◆ **Information shown**
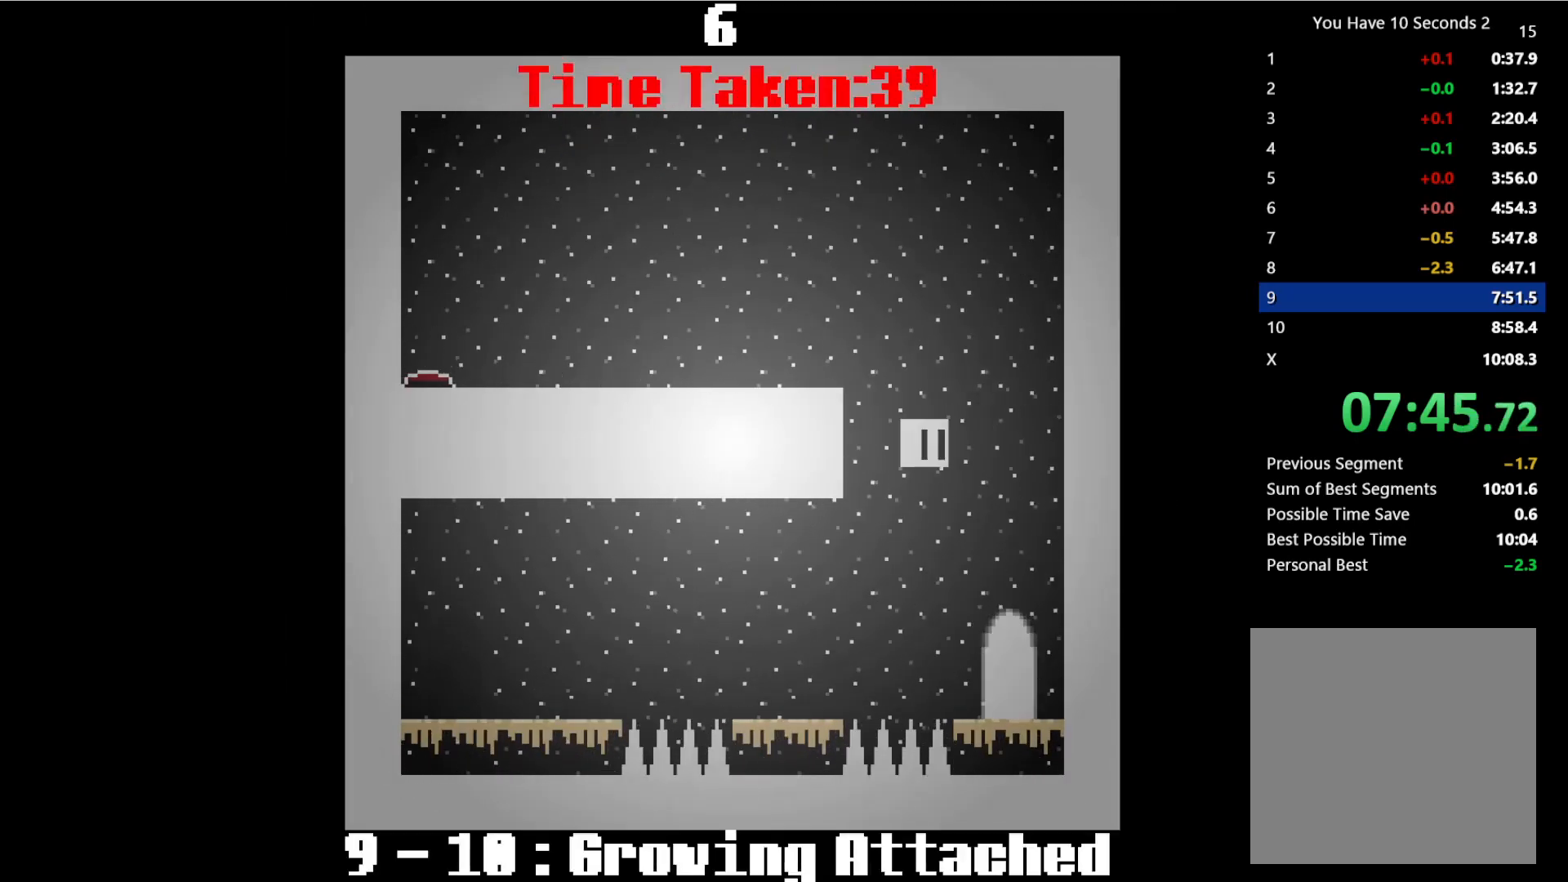
{"keys": ["right"], "events": [[267, "space", "down"], [367, "space", "up"]]}
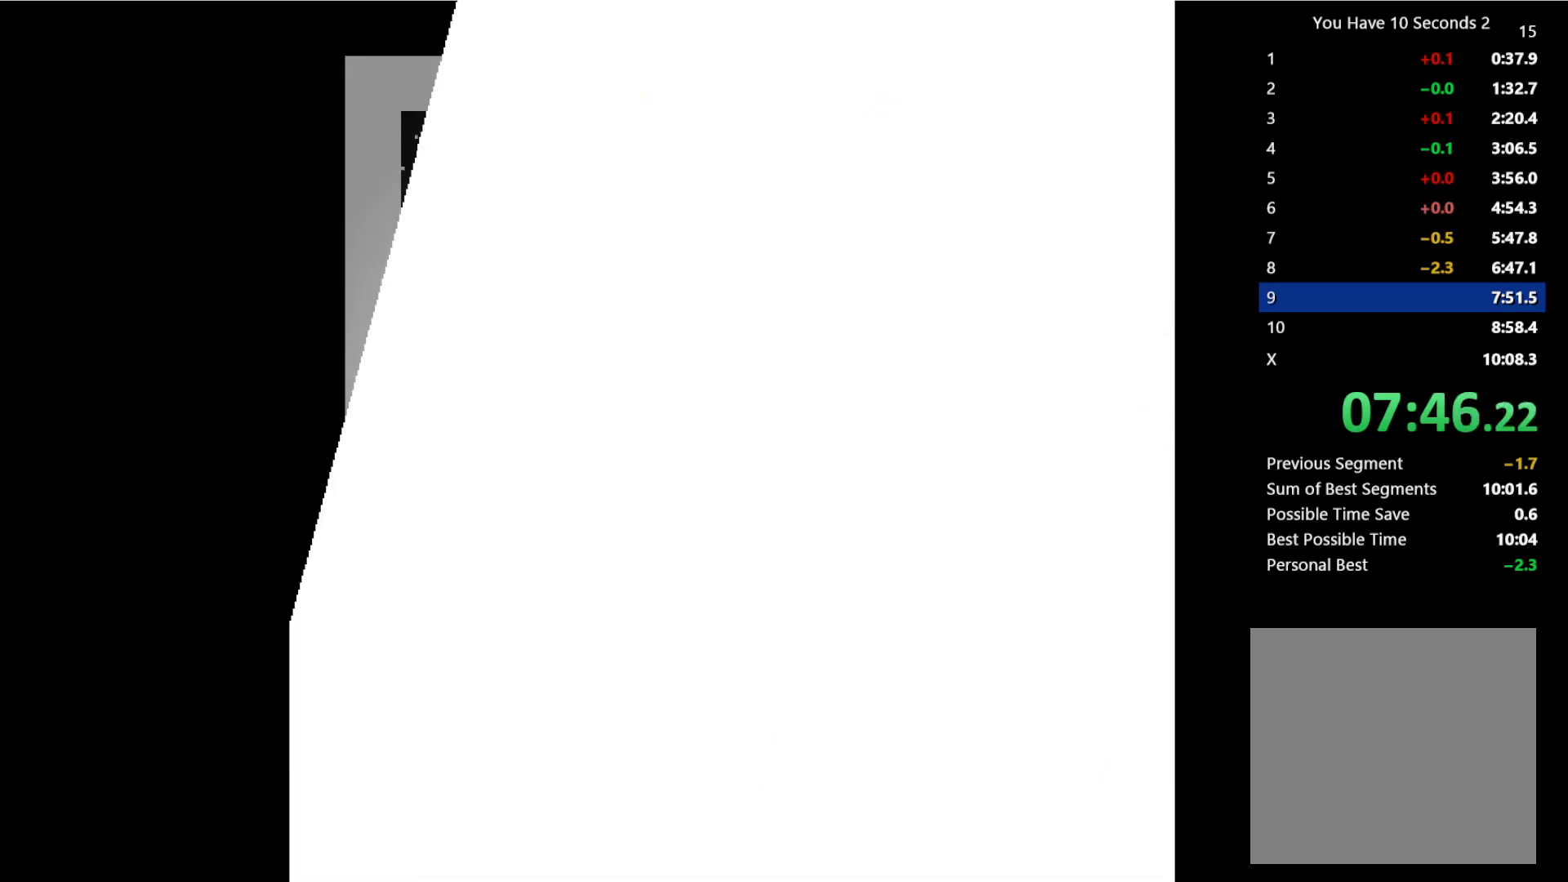
{"keys": ["right", "space"], "events": [[33, "space", "down"], [133, "space", "up"], [267, "space", "down"], [367, "space", "up"], [500, "space", "down"]]}
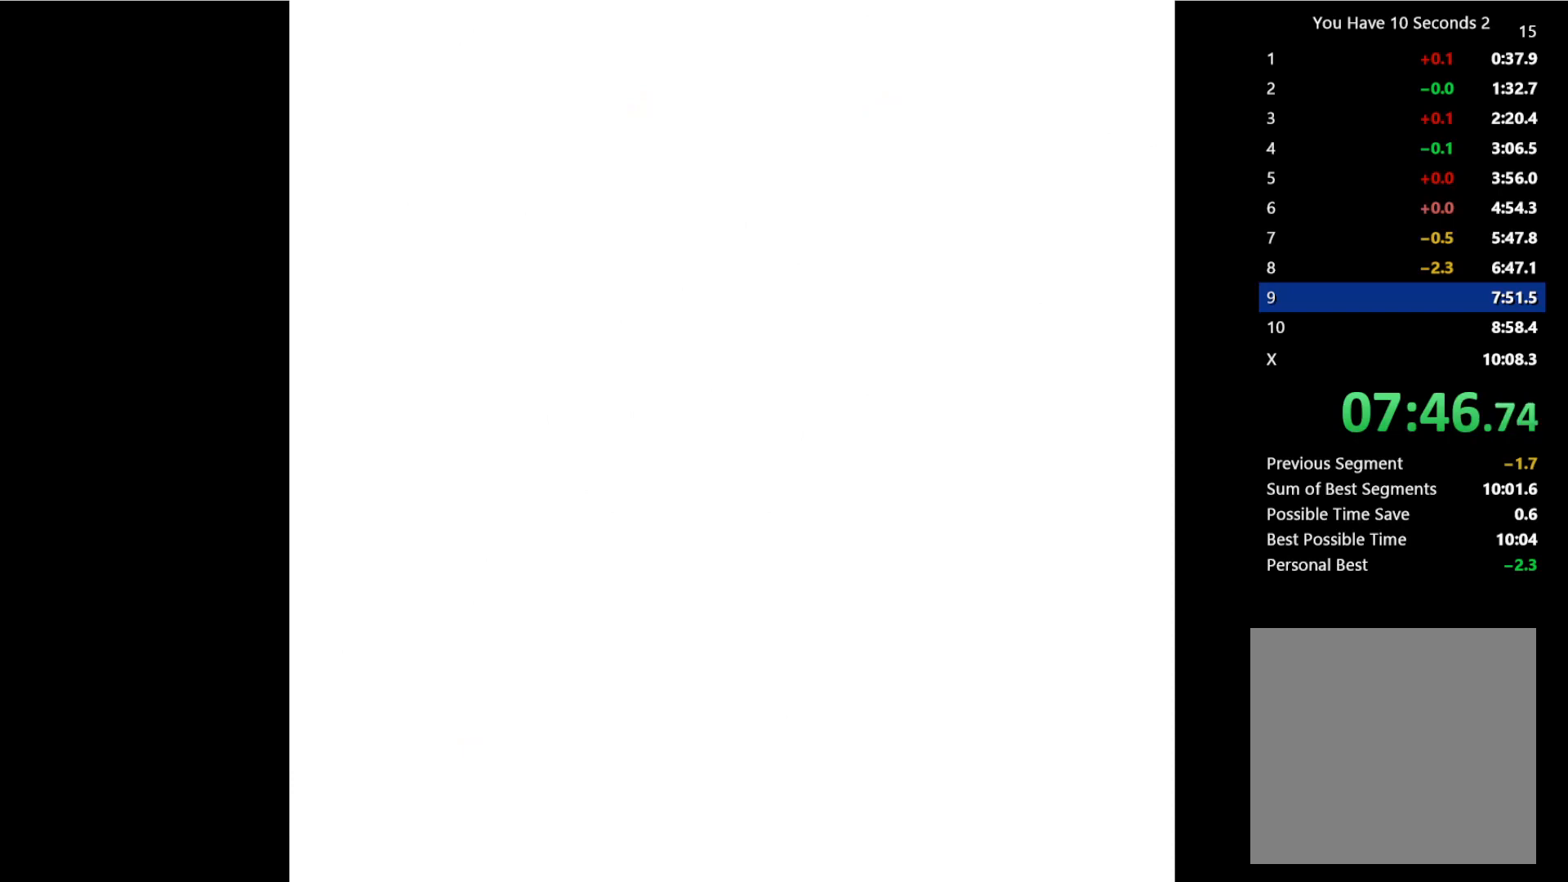
{"keys": ["right"], "events": [[133, "space", "up"], [300, "space", "down"], [400, "space", "up"]]}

◆ **Task item**
Transcribe the material exactly, and leave out whatever pictures it holds.

◆ **Task answer**
{"keys": ["right"], "events": [[267, "space", "down"], [367, "space", "up"]]}
{"keys": ["right", "space"], "events": [[33, "space", "down"], [133, "space", "up"], [267, "space", "down"], [367, "space", "up"], [500, "space", "down"]]}
{"keys": ["right"], "events": [[133, "space", "up"], [300, "space", "down"], [400, "space", "up"]]}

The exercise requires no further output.